In Middendorf v. Gooddale, 202 Ky. 118, 259 S.W. 59, the court quoted section 171 of the Constitution, and said:
    "The property tax is ordinarily an ad valorem tax, but whatever its form, it is levied by virtue of an assessment, and payable annually; that is, a tax which must be paid, on the property subject to taxation, by the owner, year by year; and this annual burden of taxation will rest on the property so long as it exists and remains within the territorial limits of the authority levying the tax. And this would be so, even if the ownership of the property were changed, as in that event the tax would have to be paid by the person owning it when the tax was assessed and levied. It is likewise true of the property tax that its payment is not optional with the person against whom, or whose property, it is assessed. Its payment is compulsory and if not voluntarily made in a given time, the property taxed may, after the necessary advertisement, be summarily seized and sold by the tax collector for the tax due and costs of sale, together with the penalty imposed by the statute for its nonpayment within the required period."

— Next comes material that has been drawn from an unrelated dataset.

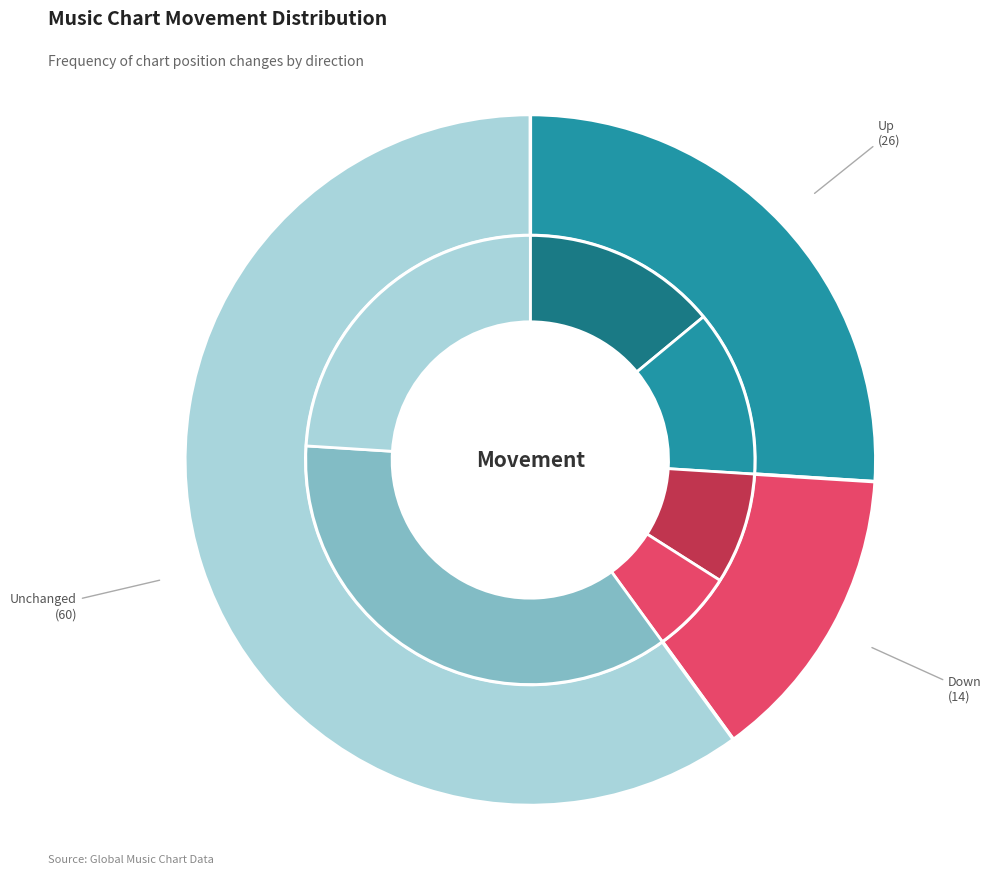

What percentage is the - slice, to the nearest percent?

60%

I am utterly unable to reconcile the reasoning thus lucidly expressed with the rationale of the majority opinion. If the statute had distinctly provided that the owner of the reversion in cases where the reverter had occurred should be liable for the taxes, I cannot see that the right would be any clearer. The power of the state te enact such a law cannot be doubted. That the existing law is equal to that seems to be the plain import of the present statute.